SOURCE DATA Start Marker
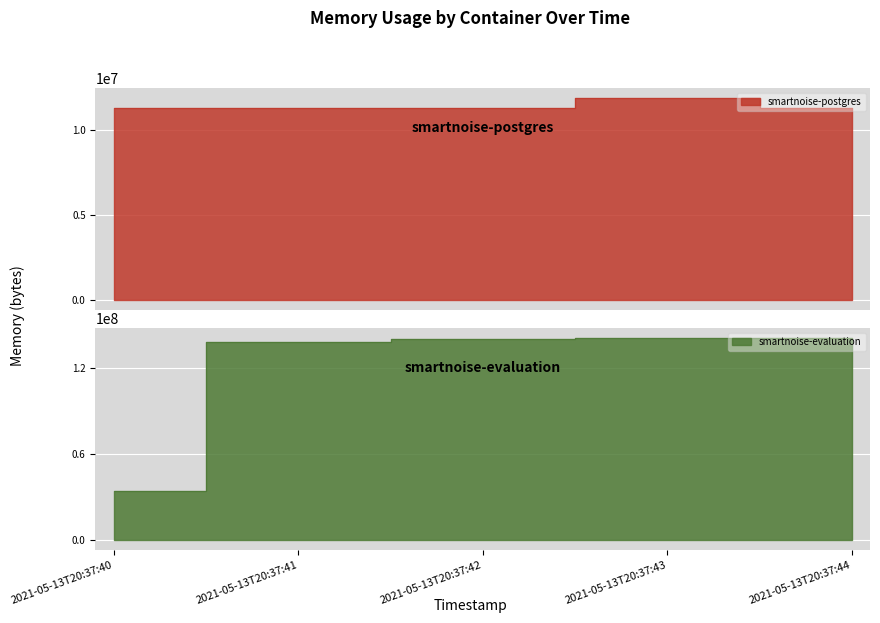

The smartnoise-evaluation series shows 227510354 at 2021-05-13T20:37:43. True or false?

False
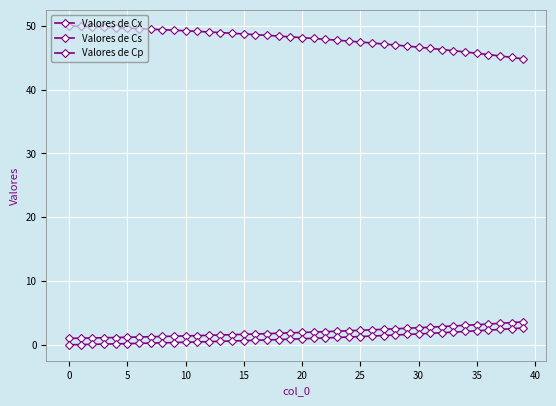

True or false: Valores de Cp and Valores de Cx cross at least once.

False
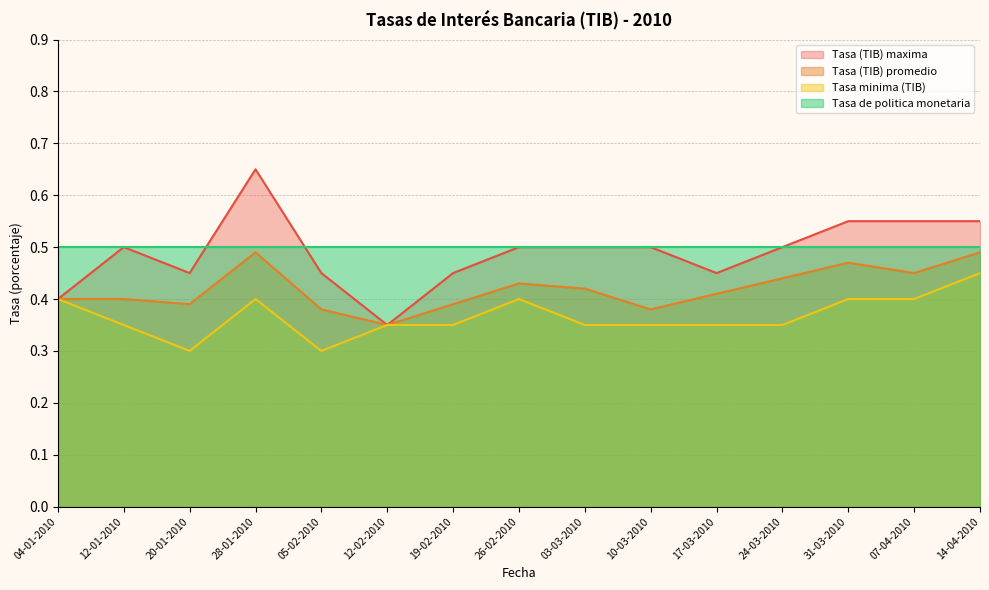

At which label is Tasa (TIB) maxima closest to 0?

12-02-2010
SOURCE DATA End Marker
WORK TO BE COMPLETED = Return every line of the entries above that contains the word "True", matching case exactly.

THE COMPLETED TASK =
The smartnoise-evaluation series shows 227510354 at 2021-05-13T20:37:43. True or false?
True or false: Valores de Cp and Valores de Cx cross at least once.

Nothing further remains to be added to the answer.